WORK INSTRUCTIONS:
Could you copy the records below exactly, leaving out any pictures?

SUPPLIED ENTRIES:
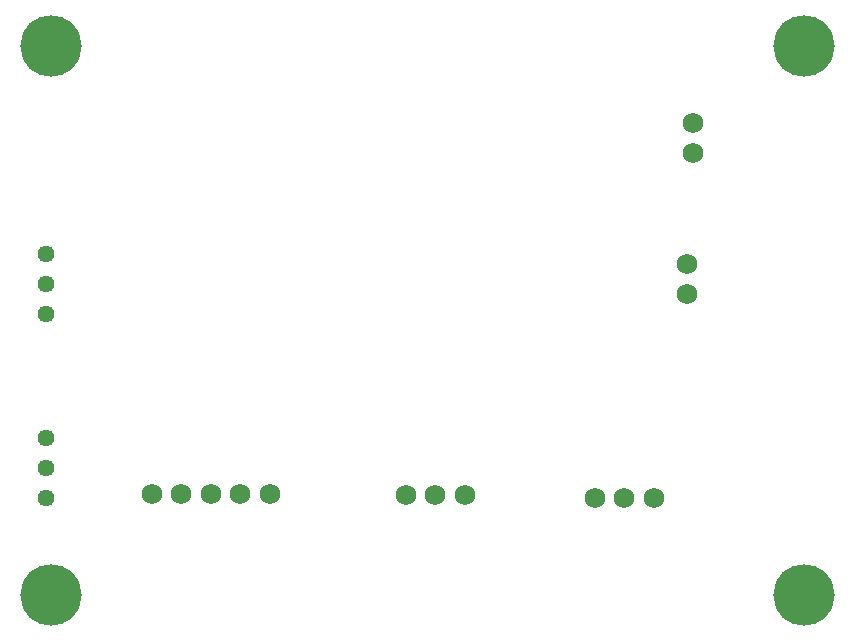
<source format=gbr>
%TF.GenerationSoftware,KiCad,Pcbnew,9.0.4*%
%TF.CreationDate,2025-11-04T22:38:34-06:00*%
%TF.ProjectId,BPSD-2025,42505344-2d32-4303-9235-2e6b69636164,rev?*%
%TF.SameCoordinates,Original*%
%TF.FileFunction,Soldermask,Bot*%
%TF.FilePolarity,Negative*%
%FSLAX46Y46*%
G04 Gerber Fmt 4.6, Leading zero omitted, Abs format (unit mm)*
G04 Created by KiCad (PCBNEW 9.0.4) date 2025-11-04 22:38:34*
%MOMM*%
%LPD*%
G01*
G04 APERTURE LIST*
%ADD10C,1.752600*%
%ADD11C,5.200000*%
%ADD12C,1.440000*%
G04 APERTURE END LIST*
D10*
%TO.C,J4*%
X122258800Y-110964695D03*
X119758800Y-110964695D03*
X117258800Y-110964695D03*
X114758800Y-110964695D03*
X112258800Y-110964695D03*
%TD*%
D11*
%TO.C,REF\u002A\u002A*%
X167500000Y-119507400D03*
%TD*%
%TO.C,REF\u002A\u002A*%
X103750000Y-73000000D03*
%TD*%
D10*
%TO.C,J5*%
X157574095Y-91485400D03*
X157574095Y-93985400D03*
%TD*%
%TO.C,J1*%
X138783400Y-111040895D03*
X136283400Y-111040895D03*
X133783400Y-111040895D03*
%TD*%
D11*
%TO.C,REF\u002A\u002A*%
X103750000Y-119507400D03*
%TD*%
D10*
%TO.C,J3*%
X158107495Y-79547400D03*
X158107495Y-82047400D03*
%TD*%
D12*
%TO.C,RV6*%
X103301800Y-111277400D03*
X103301800Y-108737400D03*
X103301800Y-106197400D03*
%TD*%
D11*
%TO.C,REF\u002A\u002A*%
X167500000Y-73000000D03*
%TD*%
D12*
%TO.C,RV7*%
X103281400Y-95707200D03*
X103281400Y-93167200D03*
X103281400Y-90627200D03*
%TD*%
D10*
%TO.C,J2*%
X154765567Y-111269095D03*
X152265567Y-111269095D03*
X149765567Y-111269095D03*
%TD*%
M02*

</source>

REPLY TO THE EXERCISE:
<source format=gbr>
%TF.GenerationSoftware,KiCad,Pcbnew,9.0.4*%
%TF.CreationDate,2025-11-04T22:38:34-06:00*%
%TF.ProjectId,BPSD-2025,42505344-2d32-4303-9235-2e6b69636164,rev?*%
%TF.SameCoordinates,Original*%
%TF.FileFunction,Soldermask,Bot*%
%TF.FilePolarity,Negative*%
%FSLAX46Y46*%
G04 Gerber Fmt 4.6, Leading zero omitted, Abs format (unit mm)*
G04 Created by KiCad (PCBNEW 9.0.4) date 2025-11-04 22:38:34*
%MOMM*%
%LPD*%
G01*
G04 APERTURE LIST*
%ADD10C,1.752600*%
%ADD11C,5.200000*%
%ADD12C,1.440000*%
G04 APERTURE END LIST*
D10*
%TO.C,J4*%
X122258800Y-110964695D03*
X119758800Y-110964695D03*
X117258800Y-110964695D03*
X114758800Y-110964695D03*
X112258800Y-110964695D03*
%TD*%
D11*
%TO.C,REF\u002A\u002A*%
X167500000Y-119507400D03*
%TD*%
%TO.C,REF\u002A\u002A*%
X103750000Y-73000000D03*
%TD*%
D10*
%TO.C,J5*%
X157574095Y-91485400D03*
X157574095Y-93985400D03*
%TD*%
%TO.C,J1*%
X138783400Y-111040895D03*
X136283400Y-111040895D03*
X133783400Y-111040895D03*
%TD*%
D11*
%TO.C,REF\u002A\u002A*%
X103750000Y-119507400D03*
%TD*%
D10*
%TO.C,J3*%
X158107495Y-79547400D03*
X158107495Y-82047400D03*
%TD*%
D12*
%TO.C,RV6*%
X103301800Y-111277400D03*
X103301800Y-108737400D03*
X103301800Y-106197400D03*
%TD*%
D11*
%TO.C,REF\u002A\u002A*%
X167500000Y-73000000D03*
%TD*%
D12*
%TO.C,RV7*%
X103281400Y-95707200D03*
X103281400Y-93167200D03*
X103281400Y-90627200D03*
%TD*%
D10*
%TO.C,J2*%
X154765567Y-111269095D03*
X152265567Y-111269095D03*
X149765567Y-111269095D03*
%TD*%
M02*

</source>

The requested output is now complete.